Essa meta não é difícil de alcançar. Bastaria a demanda interna crescer um pouco mais e liberalizar as importações que o saldo comercial tenderia rapidinho para valores como os mencionados.
No entanto, está se optando pela alternativa mais problemática: a de apreciar o câmbio, junto com liberalização das importações. Na maioria das vezes, quando isso ocorre, o processo acaba sendo abortado, ou parando a liberalização, ou desvalorizando o câmbio (ou as duas).
Um dos argumentos que motiva o governo a manter a taxa de câmbio apreciada (ainda que venha a permitir sua flutuação em uma banda, basicamente procuraria manter a atual taxa real) relaciona-se com o suposto papel da "âncora cambial". Pensa-se, erradamente, que o papel da âncora cambial é conter a elevação dos preços pela via direta do comércio exterior.
Mas o que os modelos dinâmicos de hiperinflação mostram é que o único papel teoricamente sólido e conceitualmente justificado em modelos analíticos é o de conferir previsibilidade à política monetária. Quando esse elemento não está presente, esqueça-se a discussão da "âncora". Tenho trabalhado nessa temática junto com Jeffrey Sachs e esse é um dos resultados importantes a que chegamos.

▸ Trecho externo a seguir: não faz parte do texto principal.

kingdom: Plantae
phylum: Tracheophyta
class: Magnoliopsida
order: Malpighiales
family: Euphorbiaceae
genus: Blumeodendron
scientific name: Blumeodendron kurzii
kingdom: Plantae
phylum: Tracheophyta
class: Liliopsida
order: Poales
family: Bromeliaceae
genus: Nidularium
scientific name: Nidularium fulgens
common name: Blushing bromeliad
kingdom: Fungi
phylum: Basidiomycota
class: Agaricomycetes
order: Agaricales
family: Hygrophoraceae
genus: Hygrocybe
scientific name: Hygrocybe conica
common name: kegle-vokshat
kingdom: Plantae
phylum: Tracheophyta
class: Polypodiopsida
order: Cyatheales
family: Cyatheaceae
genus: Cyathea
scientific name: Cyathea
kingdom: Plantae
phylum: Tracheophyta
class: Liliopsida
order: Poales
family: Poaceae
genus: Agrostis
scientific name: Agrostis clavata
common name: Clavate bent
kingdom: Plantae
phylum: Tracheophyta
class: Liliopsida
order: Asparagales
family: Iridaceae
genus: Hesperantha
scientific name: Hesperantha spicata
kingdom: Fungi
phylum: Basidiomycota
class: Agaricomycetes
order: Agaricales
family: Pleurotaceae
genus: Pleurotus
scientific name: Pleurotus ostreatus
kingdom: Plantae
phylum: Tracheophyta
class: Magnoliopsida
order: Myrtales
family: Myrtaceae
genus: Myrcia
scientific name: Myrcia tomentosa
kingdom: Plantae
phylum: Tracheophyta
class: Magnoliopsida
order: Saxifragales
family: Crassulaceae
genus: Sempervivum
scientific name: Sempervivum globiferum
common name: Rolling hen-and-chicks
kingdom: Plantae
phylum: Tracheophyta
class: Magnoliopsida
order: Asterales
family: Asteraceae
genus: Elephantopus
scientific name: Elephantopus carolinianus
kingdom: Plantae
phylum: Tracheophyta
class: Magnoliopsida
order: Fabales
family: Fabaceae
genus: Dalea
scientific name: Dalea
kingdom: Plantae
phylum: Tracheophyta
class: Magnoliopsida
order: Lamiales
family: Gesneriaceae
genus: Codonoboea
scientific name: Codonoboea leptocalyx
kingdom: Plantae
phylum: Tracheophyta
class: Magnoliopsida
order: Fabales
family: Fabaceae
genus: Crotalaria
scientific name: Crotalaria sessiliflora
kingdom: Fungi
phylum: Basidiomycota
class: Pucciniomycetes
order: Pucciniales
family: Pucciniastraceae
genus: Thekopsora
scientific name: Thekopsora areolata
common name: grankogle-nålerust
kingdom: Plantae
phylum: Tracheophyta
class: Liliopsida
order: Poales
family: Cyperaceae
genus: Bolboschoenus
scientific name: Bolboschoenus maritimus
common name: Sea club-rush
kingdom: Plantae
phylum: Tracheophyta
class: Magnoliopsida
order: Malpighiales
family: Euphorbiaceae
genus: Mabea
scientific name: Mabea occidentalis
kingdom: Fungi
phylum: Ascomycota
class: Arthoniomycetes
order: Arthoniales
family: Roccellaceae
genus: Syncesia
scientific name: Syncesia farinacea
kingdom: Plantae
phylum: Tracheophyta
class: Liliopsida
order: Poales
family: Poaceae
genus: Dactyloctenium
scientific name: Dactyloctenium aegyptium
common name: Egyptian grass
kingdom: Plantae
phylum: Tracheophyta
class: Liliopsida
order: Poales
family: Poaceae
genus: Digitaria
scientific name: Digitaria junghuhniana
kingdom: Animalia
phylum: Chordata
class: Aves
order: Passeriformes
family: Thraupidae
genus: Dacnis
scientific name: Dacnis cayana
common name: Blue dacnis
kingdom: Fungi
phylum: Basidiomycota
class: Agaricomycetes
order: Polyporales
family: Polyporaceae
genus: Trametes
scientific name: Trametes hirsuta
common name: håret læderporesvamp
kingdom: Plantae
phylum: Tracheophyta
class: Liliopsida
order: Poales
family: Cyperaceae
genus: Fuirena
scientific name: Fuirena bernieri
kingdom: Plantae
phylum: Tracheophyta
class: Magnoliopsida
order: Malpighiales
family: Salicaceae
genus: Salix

Concluindo essas considerações, a combinação de política de juros com a política cambial está mal equacionada. Não vale a pena levar parte da indústria nacional a uma situação de "corner" para, depois que passar a euforia dos fluxos especulativos, ficar com a conta na mão.
PS. A indicação de Pedro Malan e de Pérsio Arida para conduzir a política econômica de 1995 é boa. Os dois são economistas dignos e pessoas de bem. Mas segue também um alerta: em 1986, errou-se por não se ter controle do lado monetário. Pode-se desculpar o Cruzado por ignorância. Contudo, errar outra vez com o Real, vai ser por teimosia.

ÁLVARO A. ZINI JR., 41, é professor da Faculdade de Economia e Administração (FEA) da USP e autor do livro "Taxa de Câmbio e Política Cambial no Brasil" (Editora da USP). Atualmente, é professor visitante na Universidade de Harvard (EUA).